Artists-turned-activists typically use their work to amplify awareness about an issue. Increased publicity, the thinking goes, inspires action in the field.
But poet Amelia Williams has found a way to leverage art as a direct blocking and delay tactic in the fight against fracked gas pipelines and compressor stations.
“In 2014, when we learned about the prospect of the Atlantic Coast Pipeline coming through Nelson County and other counties and wild areas in Virginia, I wanted to do something,” Williams says.

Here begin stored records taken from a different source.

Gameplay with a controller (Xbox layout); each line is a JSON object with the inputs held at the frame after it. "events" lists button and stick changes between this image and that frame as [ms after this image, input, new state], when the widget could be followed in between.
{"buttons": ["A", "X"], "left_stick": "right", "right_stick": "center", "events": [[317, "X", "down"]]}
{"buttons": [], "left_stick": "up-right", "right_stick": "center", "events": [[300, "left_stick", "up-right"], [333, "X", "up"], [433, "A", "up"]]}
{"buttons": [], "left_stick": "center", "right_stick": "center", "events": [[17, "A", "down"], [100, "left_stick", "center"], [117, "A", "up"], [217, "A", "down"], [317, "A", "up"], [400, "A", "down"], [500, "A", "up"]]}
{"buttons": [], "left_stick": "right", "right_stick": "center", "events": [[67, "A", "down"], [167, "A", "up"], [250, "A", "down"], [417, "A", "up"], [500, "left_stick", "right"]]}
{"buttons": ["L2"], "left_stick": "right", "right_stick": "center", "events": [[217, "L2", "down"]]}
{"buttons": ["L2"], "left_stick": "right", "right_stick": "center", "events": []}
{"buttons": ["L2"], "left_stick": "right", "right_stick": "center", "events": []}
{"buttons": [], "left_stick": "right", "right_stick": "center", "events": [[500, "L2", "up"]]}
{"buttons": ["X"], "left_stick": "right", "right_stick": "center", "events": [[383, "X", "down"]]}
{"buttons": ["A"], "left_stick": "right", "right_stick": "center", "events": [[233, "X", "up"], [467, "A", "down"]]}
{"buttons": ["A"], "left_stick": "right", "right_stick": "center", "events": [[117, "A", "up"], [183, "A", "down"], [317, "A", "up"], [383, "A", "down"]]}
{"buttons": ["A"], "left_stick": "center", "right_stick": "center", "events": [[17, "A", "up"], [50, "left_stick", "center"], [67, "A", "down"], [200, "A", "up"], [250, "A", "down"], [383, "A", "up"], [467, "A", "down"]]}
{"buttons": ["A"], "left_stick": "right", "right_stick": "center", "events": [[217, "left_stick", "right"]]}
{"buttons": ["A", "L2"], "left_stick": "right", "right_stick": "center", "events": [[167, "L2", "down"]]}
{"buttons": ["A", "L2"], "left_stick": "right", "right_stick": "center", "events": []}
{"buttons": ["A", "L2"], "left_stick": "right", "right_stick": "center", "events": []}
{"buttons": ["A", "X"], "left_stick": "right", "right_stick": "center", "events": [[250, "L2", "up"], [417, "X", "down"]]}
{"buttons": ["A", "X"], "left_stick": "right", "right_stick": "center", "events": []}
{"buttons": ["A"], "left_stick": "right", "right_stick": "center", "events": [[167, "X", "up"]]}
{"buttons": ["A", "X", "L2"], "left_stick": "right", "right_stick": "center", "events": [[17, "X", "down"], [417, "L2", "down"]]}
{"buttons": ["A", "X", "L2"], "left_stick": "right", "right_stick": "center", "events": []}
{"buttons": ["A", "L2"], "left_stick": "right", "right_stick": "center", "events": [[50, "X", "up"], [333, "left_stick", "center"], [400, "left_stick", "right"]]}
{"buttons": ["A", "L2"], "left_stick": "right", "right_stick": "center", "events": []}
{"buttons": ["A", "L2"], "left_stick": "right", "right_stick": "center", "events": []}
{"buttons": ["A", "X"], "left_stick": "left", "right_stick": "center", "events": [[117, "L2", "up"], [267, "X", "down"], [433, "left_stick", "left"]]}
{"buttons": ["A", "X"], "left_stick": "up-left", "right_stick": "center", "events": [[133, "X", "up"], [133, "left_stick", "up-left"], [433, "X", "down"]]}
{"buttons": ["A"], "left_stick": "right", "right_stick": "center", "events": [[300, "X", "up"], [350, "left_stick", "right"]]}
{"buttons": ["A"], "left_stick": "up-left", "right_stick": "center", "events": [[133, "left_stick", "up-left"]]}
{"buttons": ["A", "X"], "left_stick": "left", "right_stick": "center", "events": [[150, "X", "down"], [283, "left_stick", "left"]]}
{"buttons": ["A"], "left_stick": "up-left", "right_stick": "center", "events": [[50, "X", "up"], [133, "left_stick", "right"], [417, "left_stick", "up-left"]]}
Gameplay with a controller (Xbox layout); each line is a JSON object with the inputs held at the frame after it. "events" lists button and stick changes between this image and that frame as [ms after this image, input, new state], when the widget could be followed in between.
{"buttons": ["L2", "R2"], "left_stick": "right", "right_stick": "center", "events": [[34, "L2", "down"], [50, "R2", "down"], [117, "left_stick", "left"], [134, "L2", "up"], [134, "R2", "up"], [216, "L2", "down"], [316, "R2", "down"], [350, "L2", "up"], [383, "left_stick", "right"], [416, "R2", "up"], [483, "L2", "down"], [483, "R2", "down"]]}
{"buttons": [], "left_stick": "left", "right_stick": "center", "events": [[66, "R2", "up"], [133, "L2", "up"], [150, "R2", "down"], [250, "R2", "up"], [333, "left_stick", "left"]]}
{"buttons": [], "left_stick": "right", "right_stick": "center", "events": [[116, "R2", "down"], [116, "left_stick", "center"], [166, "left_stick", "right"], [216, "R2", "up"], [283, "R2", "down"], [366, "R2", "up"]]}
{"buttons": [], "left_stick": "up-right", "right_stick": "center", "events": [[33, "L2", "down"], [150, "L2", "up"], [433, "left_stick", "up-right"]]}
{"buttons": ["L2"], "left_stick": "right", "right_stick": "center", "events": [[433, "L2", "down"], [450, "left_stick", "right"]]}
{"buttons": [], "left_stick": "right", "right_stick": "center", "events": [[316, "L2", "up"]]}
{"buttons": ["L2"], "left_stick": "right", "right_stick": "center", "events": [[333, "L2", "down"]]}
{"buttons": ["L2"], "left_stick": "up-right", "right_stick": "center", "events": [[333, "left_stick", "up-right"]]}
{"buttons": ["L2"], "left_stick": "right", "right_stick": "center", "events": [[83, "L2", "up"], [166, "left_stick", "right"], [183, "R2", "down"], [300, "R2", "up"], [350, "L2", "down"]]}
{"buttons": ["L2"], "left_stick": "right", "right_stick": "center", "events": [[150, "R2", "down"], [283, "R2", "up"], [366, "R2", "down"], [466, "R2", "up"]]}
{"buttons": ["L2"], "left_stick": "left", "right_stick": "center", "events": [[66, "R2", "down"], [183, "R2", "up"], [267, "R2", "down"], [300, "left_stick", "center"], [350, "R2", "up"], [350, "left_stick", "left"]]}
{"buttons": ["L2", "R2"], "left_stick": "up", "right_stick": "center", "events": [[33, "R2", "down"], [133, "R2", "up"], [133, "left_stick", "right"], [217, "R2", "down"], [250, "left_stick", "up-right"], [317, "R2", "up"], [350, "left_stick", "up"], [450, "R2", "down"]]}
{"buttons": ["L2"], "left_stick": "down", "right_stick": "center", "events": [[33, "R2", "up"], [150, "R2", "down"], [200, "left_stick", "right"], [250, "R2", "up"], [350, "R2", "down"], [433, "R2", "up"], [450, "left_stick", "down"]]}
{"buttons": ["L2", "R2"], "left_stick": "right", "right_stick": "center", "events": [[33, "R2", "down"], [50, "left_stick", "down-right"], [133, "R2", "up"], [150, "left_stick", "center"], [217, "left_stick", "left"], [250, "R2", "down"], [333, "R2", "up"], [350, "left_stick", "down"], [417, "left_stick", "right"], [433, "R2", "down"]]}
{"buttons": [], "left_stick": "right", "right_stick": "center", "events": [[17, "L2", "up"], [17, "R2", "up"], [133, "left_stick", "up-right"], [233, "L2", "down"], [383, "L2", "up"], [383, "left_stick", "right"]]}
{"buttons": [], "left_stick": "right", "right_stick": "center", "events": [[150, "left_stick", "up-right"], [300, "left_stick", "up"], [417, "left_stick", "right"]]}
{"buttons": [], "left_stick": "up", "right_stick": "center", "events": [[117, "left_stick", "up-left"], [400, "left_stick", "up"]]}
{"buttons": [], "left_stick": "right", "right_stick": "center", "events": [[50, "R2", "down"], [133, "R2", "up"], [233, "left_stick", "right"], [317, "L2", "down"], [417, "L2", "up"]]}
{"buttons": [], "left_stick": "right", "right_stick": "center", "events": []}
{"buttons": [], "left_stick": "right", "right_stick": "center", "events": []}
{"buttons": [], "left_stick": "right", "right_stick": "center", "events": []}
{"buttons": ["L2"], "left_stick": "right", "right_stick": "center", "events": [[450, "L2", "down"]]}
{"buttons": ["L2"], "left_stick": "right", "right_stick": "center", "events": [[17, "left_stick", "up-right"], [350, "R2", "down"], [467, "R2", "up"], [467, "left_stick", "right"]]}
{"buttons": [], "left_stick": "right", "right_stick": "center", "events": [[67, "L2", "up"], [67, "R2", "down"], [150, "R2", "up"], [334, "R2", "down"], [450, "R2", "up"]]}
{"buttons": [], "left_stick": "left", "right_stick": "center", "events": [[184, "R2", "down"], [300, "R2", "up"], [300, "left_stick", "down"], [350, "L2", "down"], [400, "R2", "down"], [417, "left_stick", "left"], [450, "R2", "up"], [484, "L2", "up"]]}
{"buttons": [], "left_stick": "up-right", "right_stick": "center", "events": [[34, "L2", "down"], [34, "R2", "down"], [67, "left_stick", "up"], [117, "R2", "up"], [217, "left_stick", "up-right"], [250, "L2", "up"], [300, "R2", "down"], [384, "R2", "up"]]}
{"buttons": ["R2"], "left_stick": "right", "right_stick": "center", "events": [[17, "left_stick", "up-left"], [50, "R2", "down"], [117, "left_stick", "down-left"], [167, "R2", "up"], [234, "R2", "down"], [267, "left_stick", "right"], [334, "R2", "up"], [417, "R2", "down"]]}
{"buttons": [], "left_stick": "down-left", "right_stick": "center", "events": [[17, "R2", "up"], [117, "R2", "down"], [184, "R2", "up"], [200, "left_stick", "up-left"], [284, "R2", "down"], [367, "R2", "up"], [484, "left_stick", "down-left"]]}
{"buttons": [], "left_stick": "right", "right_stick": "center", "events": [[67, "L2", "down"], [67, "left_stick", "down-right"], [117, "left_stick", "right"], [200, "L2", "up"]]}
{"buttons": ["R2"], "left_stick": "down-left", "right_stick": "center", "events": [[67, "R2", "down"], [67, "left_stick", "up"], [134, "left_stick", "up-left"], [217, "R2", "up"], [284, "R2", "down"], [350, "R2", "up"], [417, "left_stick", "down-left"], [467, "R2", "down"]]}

The poet and eco-artist, who has a Ph.D. in English from UVA, lives on Shannon Farm Community, an intentional community in Nelson County with 500 acres owned in common by the people who live there. “This big property has beautiful wetland areas and open meadows and communal organic gardens, and they would have been plowed through by the pipelines,” she says, referring to one of Dominion Resources’ proposed routes for its planned 550-mile natural gas pipeline from West Virginia to North Carolina.
“I chose a lifestyle that isn’t about money and things,” says Williams. “It’s about being here, on this land, living with other people together. Something that’s hard to touch on with numbers and dollars is what happens to your heart when your place is ripped away from you. There are birds that are dependent on deep woods environment. What happens to the wood thrush, the whippoorwill, the barn owl, when these trees are gone? What happens to me? What kind of spiritual desolation do I experience?”
She says that many members of Shannon Farm are working against Dominion’s Atlantic Coast Pipeline, not just because it threatens to “carve an enormous swath” through their backyard but because pipelines are a regional and statewide issue.
“Natural gas pipelines, in general, are a very bad idea,” she says. “How they leak methane, how environmental protections are often ignored by state-based departments, how rivers and streams and well water is polluted. We also learned about how energy companies can earn money from a pipeline even when the ‘need’ for it is not really substantiated.”
So Williams’ interest piqued when she read about Canadian artist Peter von Tiesenhausen, who waylaid a mining company when he registered his 800 acres as intellectual property in the form of land art.
According to an article in the Cantech Letter, von Tiesenhausen explained that any disturbance to the top six inches of his property would constitute a copyright violation—and, ideally, a prohibitively expensive legal battle that dissuades installation of a pipeline.
“I’m not a legal scholar, and I didn’t know if there was any precedent for doing this kind of thing in the U.S., but I thought I would imitate it here,” Williams says.
The lifelong poet reviewed her work and found a large number of poems with roots in Nelson County. Next, she set about creating sculptural containers and assemblages that would integrate her writing with the landscape.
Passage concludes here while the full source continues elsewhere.